Ada satu lagi pengalaman menarik yang saya alami ketika doa Pencurahan Roh Kudus. Awalnya pada saat Pencurahan Roh Kudus pada malam ketiga, saya seperti tidak merasakan apa-apa. Namun, saya tetap percaya bahwa Roh Kudus memang sungguh telah dicurahkan kepada saya, sekalipun mungkin waktu itu saya belum bisa merasakan perbedaannya.

97 | P a g e

Secara fisik memang tidak ada perubahan yang saya rasakan. Ketika teman-teman saya mengalami resting, merasa dingin, lemas...saya tidak merasakan apa-apa. Hanya ada sesuatu yang memang saya rasakan, bukan secara fisik, saya merasa sangat bersukacita dan begitu bersemangat memuji Tuhan. Nah, keesokan harinya sebelum perayaan Ekaristi hari terakhir, saya datang ke kapel dan menunggu perayaan Ekaristi dimulai. Waktu itu, entah kenapa saya merasa begitu bersukacita. Saya tersenyum setiap kali melihat orang di kapel, termasuk salah seorang suster yang menjadi konsultan saya ketika Retret. Tiba-tiba saya merasakan kehangatan di pinggang dan punggung saya. Saya tidak tahu darimana asalnya, tetapi yang jelas waktu itu udara juga tidak hangat. Waktu itu saya pikir, mungkin ini juga salah satu tanda dari Roh Kudus. Kemudian ketika pada akhir perayaan Ekaristi kami didoakan oleh para suster lagi, saya kembali merasakan kehangatan itu pada bagian belakang leher saya. Setelah saya renungkan, saya pun berpikir, Tuhan pasti mengetahui karunia terbaik untuk diri saya. Tuhan mungkin belum mengaruniakan bahasa Roh untuk saya, tetapi Ia memberikan karunia yang lain. Saya pun merasa bahwa Tuhan ingin menunjukkan kepada saya bahwa jika saya tetap setia dan percaya kepadaNya, Ia pun akan memberikan tandaNya kepada kita.

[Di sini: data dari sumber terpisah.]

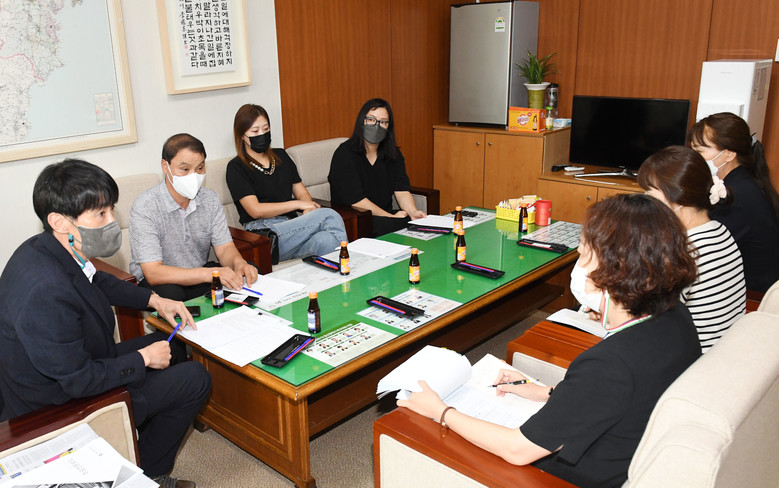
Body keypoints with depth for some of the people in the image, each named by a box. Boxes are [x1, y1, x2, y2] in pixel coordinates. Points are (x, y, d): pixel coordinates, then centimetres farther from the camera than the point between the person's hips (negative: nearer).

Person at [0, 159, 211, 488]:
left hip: (77, 364, 10)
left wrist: (156, 300, 7)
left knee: (166, 346, 23)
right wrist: (143, 359, -17)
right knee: (194, 378, -3)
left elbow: (99, 282, 15)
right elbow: (79, 381, -30)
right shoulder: (45, 292, -38)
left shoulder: (44, 249, -7)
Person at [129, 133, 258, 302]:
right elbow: (153, 274, -26)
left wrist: (238, 262, -28)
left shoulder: (210, 199, -1)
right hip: (162, 282, -5)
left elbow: (224, 248, -1)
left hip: (199, 274, 5)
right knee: (170, 294, -37)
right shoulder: (144, 207, -19)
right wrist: (209, 274, -39)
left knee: (249, 273, -17)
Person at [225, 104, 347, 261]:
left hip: (293, 227, 5)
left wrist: (309, 213, -4)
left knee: (326, 240, -33)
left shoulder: (281, 156, 23)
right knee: (330, 216, -26)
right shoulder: (236, 168, 4)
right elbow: (255, 210, -7)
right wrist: (297, 204, -7)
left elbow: (302, 193, 20)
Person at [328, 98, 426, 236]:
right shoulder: (344, 154, -10)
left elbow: (402, 191, 0)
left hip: (386, 216, 6)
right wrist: (392, 217, -16)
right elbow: (356, 201, -16)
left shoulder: (393, 154, 10)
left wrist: (413, 212, -21)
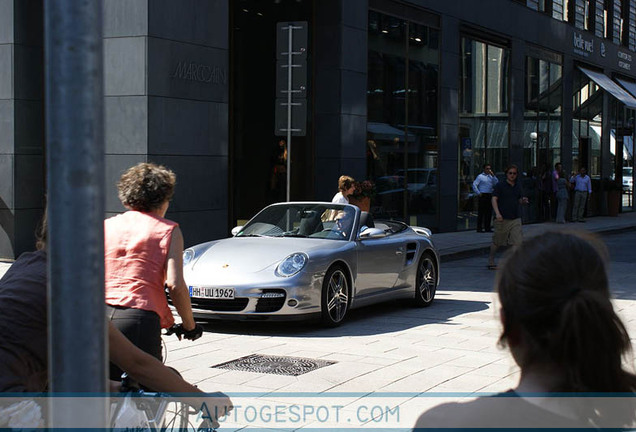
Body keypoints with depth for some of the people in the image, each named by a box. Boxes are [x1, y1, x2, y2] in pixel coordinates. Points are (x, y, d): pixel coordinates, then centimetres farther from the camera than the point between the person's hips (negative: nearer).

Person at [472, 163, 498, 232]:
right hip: (483, 196, -6)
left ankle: (487, 228, 13)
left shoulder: (491, 177, 16)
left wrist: (493, 175, -3)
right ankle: (479, 228, -4)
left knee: (489, 212, 6)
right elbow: (474, 185, -7)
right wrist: (478, 193, -10)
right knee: (481, 212, -5)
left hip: (490, 195, 6)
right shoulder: (480, 176, -1)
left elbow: (497, 183, 4)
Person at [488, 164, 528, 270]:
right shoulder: (500, 185, -2)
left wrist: (523, 201, -2)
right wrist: (497, 213, -22)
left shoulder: (518, 186, 14)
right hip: (502, 218, -4)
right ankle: (491, 261, 23)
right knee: (497, 242, 6)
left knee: (518, 241, -10)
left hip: (515, 218, 4)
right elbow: (494, 199, -9)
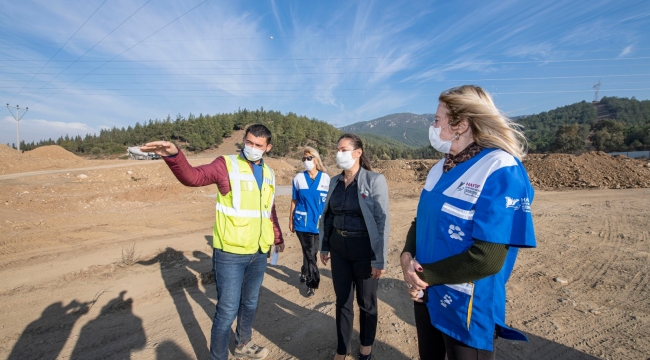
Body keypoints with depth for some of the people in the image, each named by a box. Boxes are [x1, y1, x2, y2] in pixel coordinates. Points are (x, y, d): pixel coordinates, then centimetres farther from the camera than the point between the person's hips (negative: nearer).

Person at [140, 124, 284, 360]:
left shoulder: (268, 174, 8)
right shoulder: (227, 165, -9)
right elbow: (192, 177, -26)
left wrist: (278, 237, 25)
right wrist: (174, 156, -44)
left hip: (259, 254, 6)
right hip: (230, 254, -6)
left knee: (250, 303, 22)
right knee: (227, 311, 3)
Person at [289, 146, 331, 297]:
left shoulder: (326, 178, -2)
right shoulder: (298, 178, 0)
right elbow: (294, 201, 4)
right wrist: (290, 220, 5)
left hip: (318, 222, 1)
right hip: (302, 222, 0)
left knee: (311, 251, 13)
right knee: (309, 253, 3)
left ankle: (305, 273, 39)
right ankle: (312, 282, 20)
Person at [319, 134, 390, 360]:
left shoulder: (375, 180, -13)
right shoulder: (335, 181, 3)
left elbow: (382, 221, -13)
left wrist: (379, 259, -13)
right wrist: (324, 246, 12)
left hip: (364, 248, -4)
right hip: (339, 247, 4)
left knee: (366, 302, 16)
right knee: (342, 300, 16)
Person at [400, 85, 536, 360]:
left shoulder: (501, 171, -20)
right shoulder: (440, 169, 4)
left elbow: (487, 259, -26)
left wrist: (426, 275, -18)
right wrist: (407, 257, -11)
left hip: (467, 309, -7)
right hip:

Demikian sedikit sharing yang bisa saya bagikan. Yang jelas, pengalaman mengikuti Retret awal di Tumpang adalah pengalaman iman yang sangat indah dan menyejukkan jiwa. Terima kasih Yesus, terima kasih. Terpujilah namaMu senantiasa dan semoga setiap lidah pun tak henti memuji dan memuliakanMu, Tuhan. Amin. AMDG.